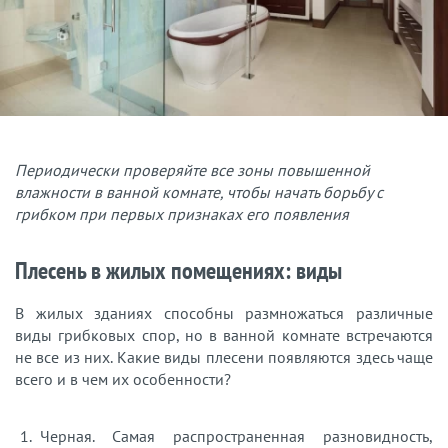
Периодически проверяйте все зоны повышенной
влажности в ванной комнате, чтобы начать борьбу с
грибком при первых признаках его появления
Плесень в жилых помещениях: виды
В жилых зданиях способны размножаться различные
виды грибковых спор, но в ванной комнате встречаются
не все из них. Какие виды плесени появляются здесь чаще
всего и в чем их особенности?
Черная. Самая распространенная разновидность,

▬▬▬▬▬▬

Give an exact copy of the entries, excluding all pictures.

Периодически проверяйте все зоны повышенной
влажности в ванной комнате, чтобы начать борьбу с
грибком при первых признаках его появления
Плесень в жилых помещениях: виды
В жилых зданиях способны размножаться различные
виды грибковых спор, но в ванной комнате встречаются
не все из них. Какие виды плесени появляются здесь чаще
всего и в чем их особенности?
Черная. Самая распространенная разновидность,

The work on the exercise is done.